[Saved data entries]
● ● ● ● ●
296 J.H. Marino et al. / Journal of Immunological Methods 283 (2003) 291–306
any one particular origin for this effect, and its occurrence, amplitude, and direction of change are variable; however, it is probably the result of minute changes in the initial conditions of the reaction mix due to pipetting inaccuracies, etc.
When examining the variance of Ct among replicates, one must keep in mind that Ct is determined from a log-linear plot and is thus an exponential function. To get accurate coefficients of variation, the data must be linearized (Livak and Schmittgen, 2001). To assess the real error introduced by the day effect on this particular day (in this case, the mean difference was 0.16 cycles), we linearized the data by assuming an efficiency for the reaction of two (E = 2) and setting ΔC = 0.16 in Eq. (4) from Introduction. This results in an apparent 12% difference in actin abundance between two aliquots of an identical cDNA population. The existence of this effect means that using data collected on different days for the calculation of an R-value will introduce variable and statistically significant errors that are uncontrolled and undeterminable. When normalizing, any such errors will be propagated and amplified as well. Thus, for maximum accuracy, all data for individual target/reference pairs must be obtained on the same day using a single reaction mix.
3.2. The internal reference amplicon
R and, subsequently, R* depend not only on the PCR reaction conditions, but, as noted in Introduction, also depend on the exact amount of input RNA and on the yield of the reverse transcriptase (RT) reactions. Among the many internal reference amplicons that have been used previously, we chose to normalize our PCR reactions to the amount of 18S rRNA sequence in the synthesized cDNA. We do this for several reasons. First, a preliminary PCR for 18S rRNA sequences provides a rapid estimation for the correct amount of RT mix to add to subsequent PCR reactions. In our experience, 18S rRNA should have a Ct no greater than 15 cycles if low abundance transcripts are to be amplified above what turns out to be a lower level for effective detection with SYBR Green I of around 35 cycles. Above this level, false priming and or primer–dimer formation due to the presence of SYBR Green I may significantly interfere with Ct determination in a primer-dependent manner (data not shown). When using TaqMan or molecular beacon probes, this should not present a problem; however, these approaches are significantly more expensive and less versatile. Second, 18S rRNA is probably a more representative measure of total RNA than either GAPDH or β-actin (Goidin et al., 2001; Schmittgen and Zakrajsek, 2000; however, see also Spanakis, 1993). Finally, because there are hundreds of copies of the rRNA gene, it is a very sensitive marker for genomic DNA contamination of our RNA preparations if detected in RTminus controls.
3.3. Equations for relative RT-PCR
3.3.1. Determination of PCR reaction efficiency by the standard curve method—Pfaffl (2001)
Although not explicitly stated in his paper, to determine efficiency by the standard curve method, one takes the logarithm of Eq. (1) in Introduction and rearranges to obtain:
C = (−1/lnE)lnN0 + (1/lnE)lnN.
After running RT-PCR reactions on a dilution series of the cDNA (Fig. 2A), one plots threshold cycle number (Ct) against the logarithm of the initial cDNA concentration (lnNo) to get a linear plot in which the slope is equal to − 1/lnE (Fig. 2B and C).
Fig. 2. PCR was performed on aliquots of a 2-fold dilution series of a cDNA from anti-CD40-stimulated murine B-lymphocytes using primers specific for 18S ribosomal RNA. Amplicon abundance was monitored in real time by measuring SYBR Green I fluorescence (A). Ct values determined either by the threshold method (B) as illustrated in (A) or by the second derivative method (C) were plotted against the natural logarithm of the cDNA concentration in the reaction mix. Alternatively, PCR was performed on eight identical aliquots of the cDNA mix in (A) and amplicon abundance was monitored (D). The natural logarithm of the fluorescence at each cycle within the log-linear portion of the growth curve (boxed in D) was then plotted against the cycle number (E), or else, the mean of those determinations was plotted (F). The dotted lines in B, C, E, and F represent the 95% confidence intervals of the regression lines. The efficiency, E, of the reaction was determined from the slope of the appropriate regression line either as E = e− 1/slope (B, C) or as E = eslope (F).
● ● ● ● ●
→ Brief
Repeat all of the data exactly as given.

→ The completed task
296 J.H. Marino et al. / Journal of Immunological Methods 283 (2003) 291–306
any one particular origin for this effect, and its occurrence, amplitude, and direction of change are variable; however, it is probably the result of minute changes in the initial conditions of the reaction mix due to pipetting inaccuracies, etc.
When examining the variance of Ct among replicates, one must keep in mind that Ct is determined from a log-linear plot and is thus an exponential function. To get accurate coefficients of variation, the data must be linearized (Livak and Schmittgen, 2001). To assess the real error introduced by the day effect on this particular day (in this case, the mean difference was 0.16 cycles), we linearized the data by assuming an efficiency for the reaction of two (E = 2) and setting ΔC = 0.16 in Eq. (4) from Introduction. This results in an apparent 12% difference in actin abundance between two aliquots of an identical cDNA population. The existence of this effect means that using data collected on different days for the calculation of an R-value will introduce variable and statistically significant errors that are uncontrolled and undeterminable. When normalizing, any such errors will be propagated and amplified as well. Thus, for maximum accuracy, all data for individual target/reference pairs must be obtained on the same day using a single reaction mix.
3.2. The internal reference amplicon
R and, subsequently, R* depend not only on the PCR reaction conditions, but, as noted in Introduction, also depend on the exact amount of input RNA and on the yield of the reverse transcriptase (RT) reactions. Among the many internal reference amplicons that have been used previously, we chose to normalize our PCR reactions to the amount of 18S rRNA sequence in the synthesized cDNA. We do this for several reasons. First, a preliminary PCR for 18S rRNA sequences provides a rapid estimation for the correct amount of RT mix to add to subsequent PCR reactions. In our experience, 18S rRNA should have a Ct no greater than 15 cycles if low abundance transcripts are to be amplified above what turns out to be a lower level for effective detection with SYBR Green I of around 35 cycles. Above this level, false priming and or primer–dimer formation due to the presence of SYBR Green I may significantly interfere with Ct determination in a primer-dependent manner (data not shown). When using TaqMan or molecular beacon probes, this should not present a problem; however, these approaches are significantly more expensive and less versatile. Second, 18S rRNA is probably a more representative measure of total RNA than either GAPDH or β-actin (Goidin et al., 2001; Schmittgen and Zakrajsek, 2000; however, see also Spanakis, 1993). Finally, because there are hundreds of copies of the rRNA gene, it is a very sensitive marker for genomic DNA contamination of our RNA preparations if detected in RTminus controls.
3.3. Equations for relative RT-PCR
3.3.1. Determination of PCR reaction efficiency by the standard curve method—Pfaffl (2001)
Although not explicitly stated in his paper, to determine efficiency by the standard curve method, one takes the logarithm of Eq. (1) in Introduction and rearranges to obtain:
C = (−1/lnE)lnN0 + (1/lnE)lnN.
After running RT-PCR reactions on a dilution series of the cDNA (Fig. 2A), one plots threshold cycle number (Ct) against the logarithm of the initial cDNA concentration (lnNo) to get a linear plot in which the slope is equal to − 1/lnE (Fig. 2B and C).
Fig. 2. PCR was performed on aliquots of a 2-fold dilution series of a cDNA from anti-CD40-stimulated murine B-lymphocytes using primers specific for 18S ribosomal RNA. Amplicon abundance was monitored in real time by measuring SYBR Green I fluorescence (A). Ct values determined either by the threshold method (B) as illustrated in (A) or by the second derivative method (C) were plotted against the natural logarithm of the cDNA concentration in the reaction mix. Alternatively, PCR was performed on eight identical aliquots of the cDNA mix in (A) and amplicon abundance was monitored (D). The natural logarithm of the fluorescence at each cycle within the log-linear portion of the growth curve (boxed in D) was then plotted against the cycle number (E), or else, the mean of those determinations was plotted (F). The dotted lines in B, C, E, and F represent the 95% confidence intervals of the regression lines. The efficiency, E, of the reaction was determined from the slope of the appropriate regression line either as E = e− 1/slope (B, C) or as E = eslope (F).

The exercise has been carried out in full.